As always, thanks for the blog.
Thanks for replying to my question.
As far as busting youre older novels out of the shelf after you publish your latest one, I guess it depends how good they are. If you wrote it decades ago, it’s possible that it no longer represents you as a writer, and sometimes it’s easier to just get a new car than it is to keep fixing the old one. So you could take the premise of your old book and write it again from the ground up, rather than try and edit it.
If on the other hand, you’ve written a novel a year in the same series for the last five years, and the fifth one sells, I would think that it would be worth it to have your publisher consider the other 4.
Is it ever appropriate to query more than one novel at a time? What’s a good timesapn to wait before sending your next work to a prospective agent?

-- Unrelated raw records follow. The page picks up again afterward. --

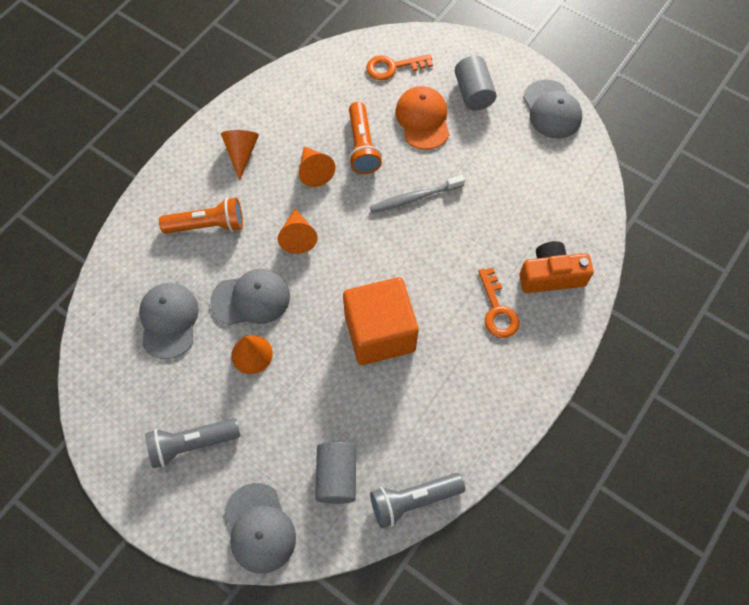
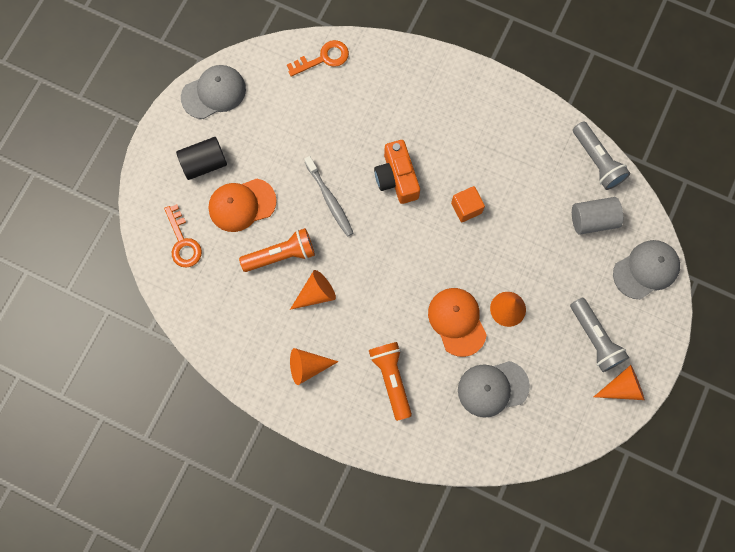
camera: 100 degrees left, 10 degrees up
grey cap [210,269,290,325] -> orange cap [428,288,487,357]
orange cone [278,209,317,254] -> orange cone moved to [594,365,645,400]
orange cube [343,277,418,365] -> orange cube [451,186,485,222], size x0.47
grey cylinder [455,56,497,110] -> black cylinder [176,137,227,180]
orange key [478,268,519,338] -> orange key moved to [287,40,349,77]
orange camera [519,241,594,293] -> orange camera moved to [374,140,420,204]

I’ve got a small body count amassaing as I would much rather write than stop the show to query but als for the love of Justin-Bobby I desperatly need to peddle my wares.
Also, what is your personal turn around time for queries? I thought I read 24 hours or so, but I’ve had one out to you for a bit. I’d like the idea this might be a good sign, but feel free to spoil the delusion.
Elyssa Papa says
I’m sorry. (I stupidly posted this question in the blog below, so please forgive the repost).
Thanks for the helpful advice, Nathan.
If you sent out fulls to a couple of agents and publishers say back in February and haven’t heard back… is that a good sign or bad? (One agent said it would take a month to let me know about a response and this was back in January).
If you’re truly excited about a project, don’t you normally respond straightaway? I have a fear that the longer something sits that it’s just going to be a rejection.
Or should I hope it’s still in a pile buried away somewhere?
And when do you suggest that someone bury a book?